▶ [Stored data entries]:
################
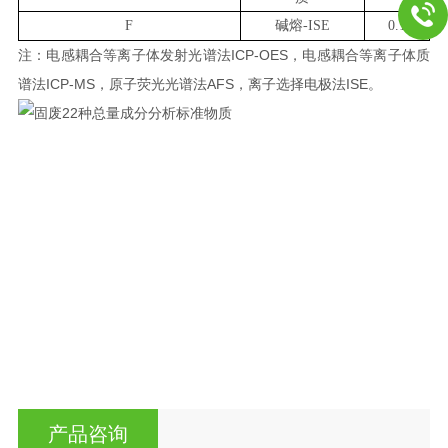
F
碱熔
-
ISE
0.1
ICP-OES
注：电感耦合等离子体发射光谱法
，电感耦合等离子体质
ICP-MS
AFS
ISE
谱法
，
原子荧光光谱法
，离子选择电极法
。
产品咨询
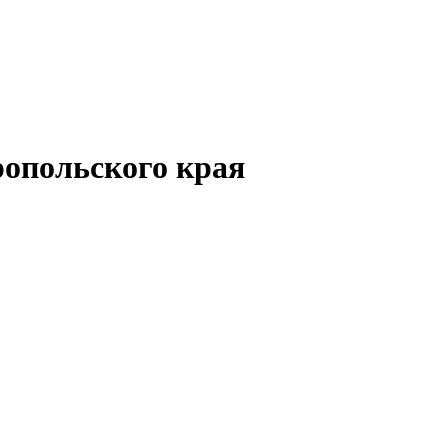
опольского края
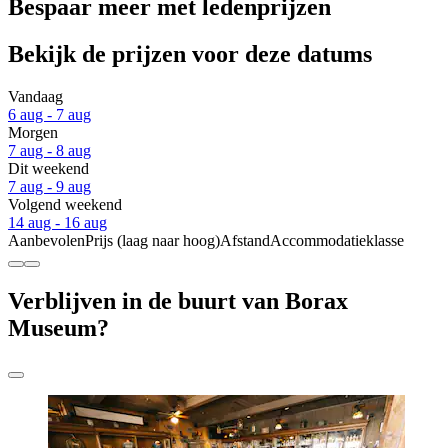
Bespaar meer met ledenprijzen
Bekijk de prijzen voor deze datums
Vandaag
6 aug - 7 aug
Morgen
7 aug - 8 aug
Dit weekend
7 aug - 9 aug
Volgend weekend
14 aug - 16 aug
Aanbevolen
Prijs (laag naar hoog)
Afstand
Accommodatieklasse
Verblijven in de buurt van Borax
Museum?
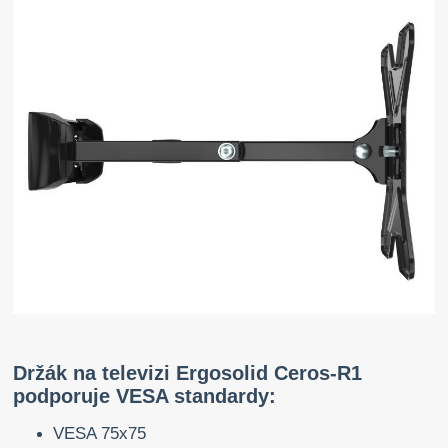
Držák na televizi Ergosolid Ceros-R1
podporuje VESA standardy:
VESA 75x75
################
▶ [Task prompt]: Print, exactly as written, the lines above from the first one to the one containing "Accommodatieklasse". Leave out pictures.

▶ [Expected answer]:
F
碱熔
-
ISE
0.1
ICP-OES
注：电感耦合等离子体发射光谱法
，电感耦合等离子体质
ICP-MS
AFS
ISE
谱法
，
原子荧光光谱法
，离子选择电极法
。
产品咨询
опольского края
Bespaar meer met ledenprijzen
Bekijk de prijzen voor deze datums
Vandaag
6 aug - 7 aug
Morgen
7 aug - 8 aug
Dit weekend
7 aug - 9 aug
Volgend weekend
14 aug - 16 aug
Aanbevolen
Prijs (laag naar hoog)
Afstand
Accommodatieklasse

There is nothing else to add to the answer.